▼

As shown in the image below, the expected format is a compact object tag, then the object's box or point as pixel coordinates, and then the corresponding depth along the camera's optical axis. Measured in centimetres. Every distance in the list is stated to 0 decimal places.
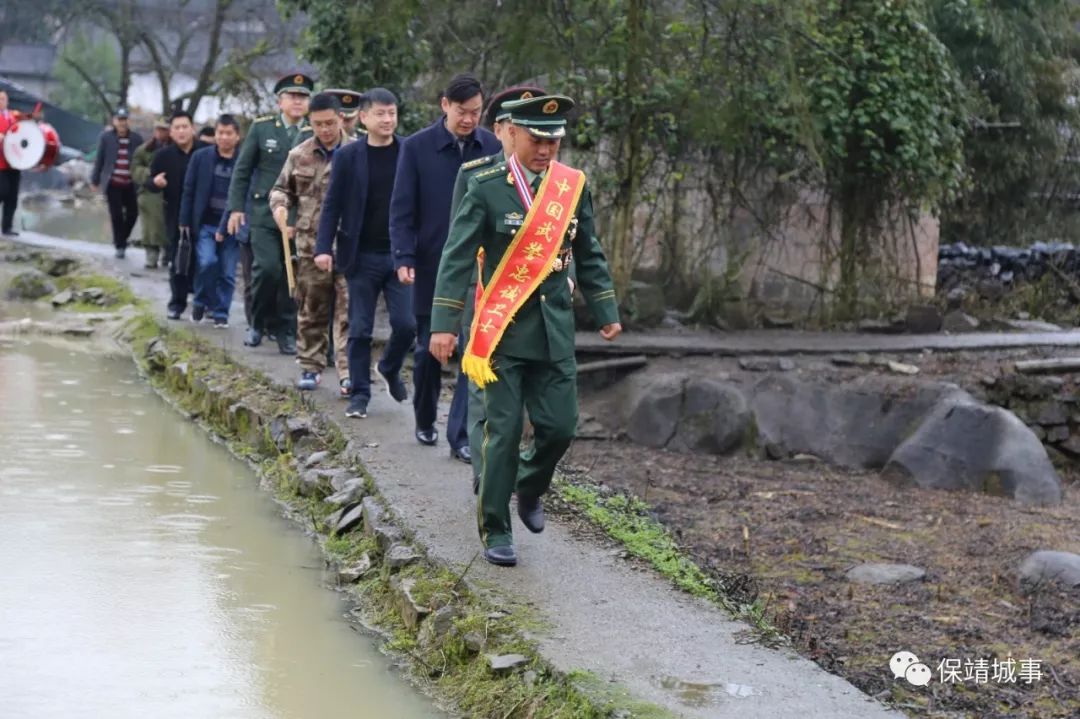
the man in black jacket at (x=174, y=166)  1498
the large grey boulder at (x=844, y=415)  1209
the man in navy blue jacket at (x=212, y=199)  1319
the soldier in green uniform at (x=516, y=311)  643
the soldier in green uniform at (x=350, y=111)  1145
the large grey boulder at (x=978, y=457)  1117
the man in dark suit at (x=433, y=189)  819
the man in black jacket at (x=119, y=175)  1858
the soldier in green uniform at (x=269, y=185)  1166
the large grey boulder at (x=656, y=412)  1227
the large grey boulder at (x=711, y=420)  1218
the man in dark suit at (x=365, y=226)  926
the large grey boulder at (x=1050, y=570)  784
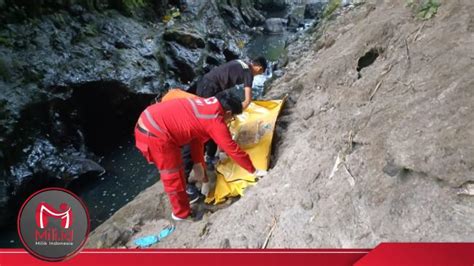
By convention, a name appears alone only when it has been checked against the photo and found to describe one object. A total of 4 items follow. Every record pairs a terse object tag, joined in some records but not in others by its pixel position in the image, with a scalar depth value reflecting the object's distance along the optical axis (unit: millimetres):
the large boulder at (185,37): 10235
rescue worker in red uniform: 3033
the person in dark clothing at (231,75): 4250
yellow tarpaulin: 3371
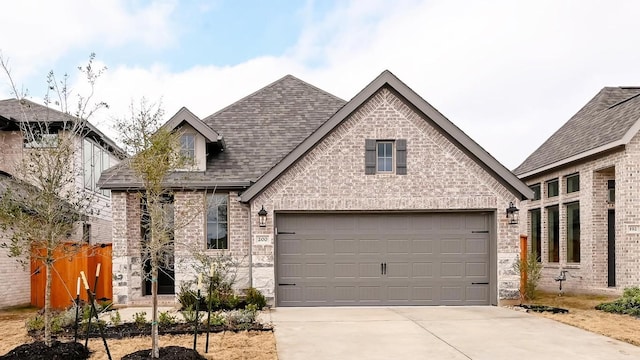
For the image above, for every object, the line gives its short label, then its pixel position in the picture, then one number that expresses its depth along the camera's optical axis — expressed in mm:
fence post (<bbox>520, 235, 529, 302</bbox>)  14516
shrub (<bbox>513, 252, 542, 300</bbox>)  14383
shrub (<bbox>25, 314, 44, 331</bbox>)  10734
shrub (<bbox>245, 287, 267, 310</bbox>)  13831
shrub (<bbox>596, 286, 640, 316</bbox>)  13084
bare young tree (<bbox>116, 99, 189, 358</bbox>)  8141
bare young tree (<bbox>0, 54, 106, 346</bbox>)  8930
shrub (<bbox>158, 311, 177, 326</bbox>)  10836
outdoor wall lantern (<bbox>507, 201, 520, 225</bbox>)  14320
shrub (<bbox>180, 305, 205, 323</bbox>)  11078
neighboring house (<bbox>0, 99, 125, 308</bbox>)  15086
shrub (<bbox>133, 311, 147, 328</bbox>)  10841
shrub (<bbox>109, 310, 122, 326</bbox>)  10859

▲

• Exercise brief: In the listing above, find the line with "For the image" and the line with "shrub (<bbox>513, 252, 542, 300</bbox>)", then print exactly those lines and every line between them.

• Output:
For the image above, for every object, the line gives its short label, then its pixel position in the picture, then one number that expresses its depth along the camera's optical axis — expressed in mm:
fence post (<bbox>520, 235, 529, 302</bbox>)  14516
shrub (<bbox>513, 252, 542, 300</bbox>)  14383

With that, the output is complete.